It's a good read. I have a few questions/comments:

- given the description of the Rumor-mongering approach vs the Anti-entropy approach, it looks like the Anti-entropy approach:

-- has an important overhead in terms of network/messages sent (since nodes are always chatting even when there are no changes in the cluster).

-- is slower to propagate a change of cluster state to all the nodes. Does it mean that in case of a node failures/shutdown, the cluster will be instable for longer (since dead nodes will receive queries)?

- the article mention a "seed node" but doesn't define what this is.

- on a dynamic quickwit setup (that often downscales/upscales depending on the load), it seems that the size of the metadata in each node will keep increasing since the state of the dead nodes will be kept, unless the same node_unique_id can be reused after a downscale/upscale (but I don't know enough how kube works to see if it's the case).

2 comments

This is correct yes. Rumor-mongering is more efficient both in term of detecting/propagating a node failure and in term of network overhead.

We stopped using SWIM because it is too hard to get right, and because scuttlebutt allows all nodes to expose a bunch of meta-information about themselves.

It took a lot of time and effort to Hashicorp to patch memberlist into what it is today.

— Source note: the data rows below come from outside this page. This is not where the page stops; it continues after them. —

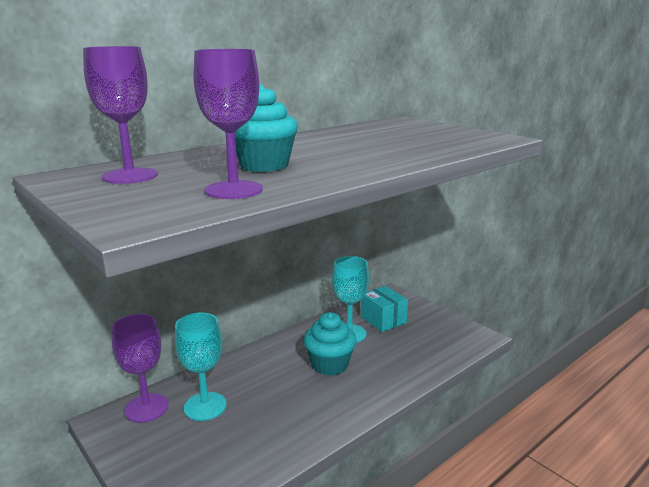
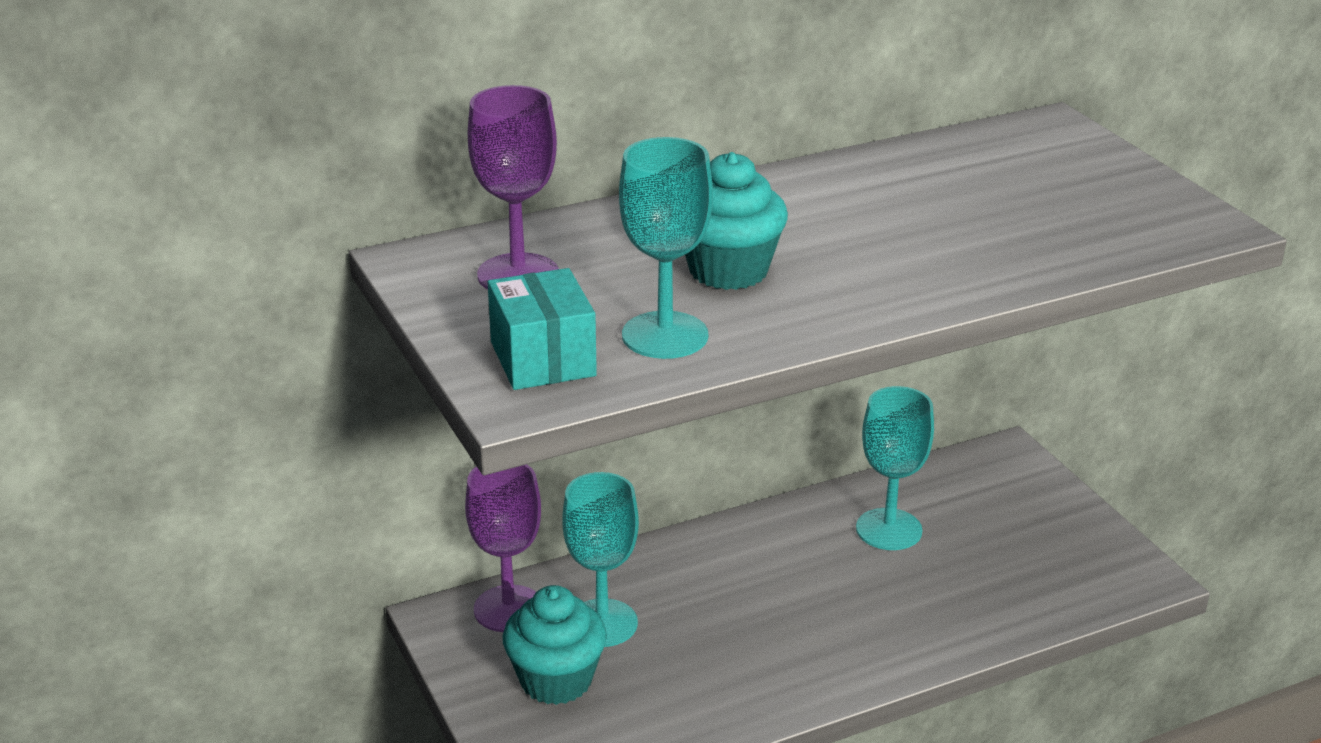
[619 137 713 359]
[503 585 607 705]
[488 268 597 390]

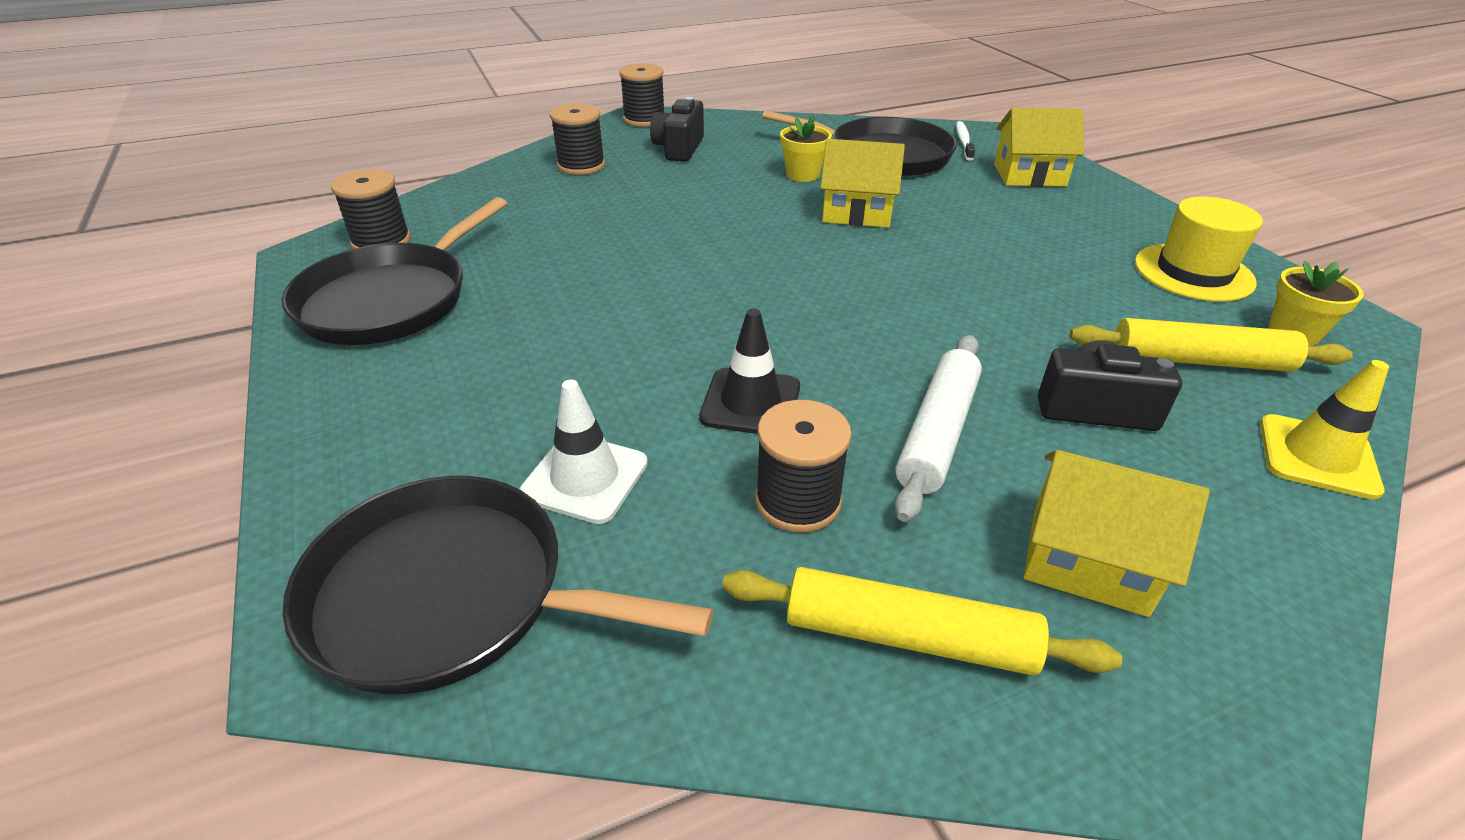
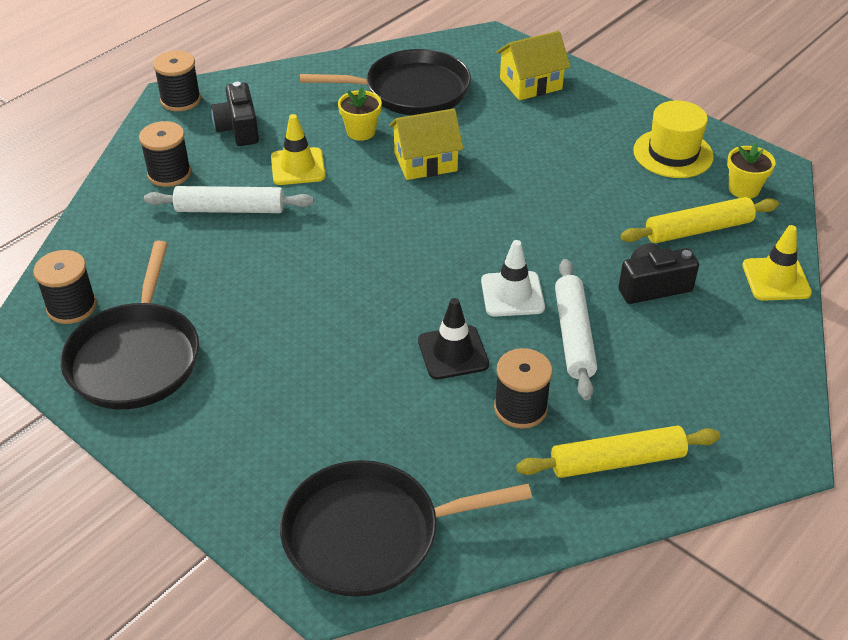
[481 240 545 317]
[956 121 975 161] (first image)
[1024 450 1209 617] (first image)
[144 186 314 213]
[271 114 326 185]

- In term of message overhead there is not much difference. one details is that each node keep incrementing his heartbeat counter continuously, making it a state change that need to be propagated.

- slower here depends on the number of node selected to gossip with. if you choose a long gossip period yes, but in real system the gossip period is short enough to not notice it. So slower means compared to Rumor-mongering style. Not as in having an inconsistent cluster state.

-(Thanks) I will probably amend this as a note: A seed node can be any node in the cluster we know is reliable and will almost always be there; kind of like the ACE within your cluster, they can be many.

-Garbage collection :"... We mitigate this by periodically garbage collecting obsolete nodes."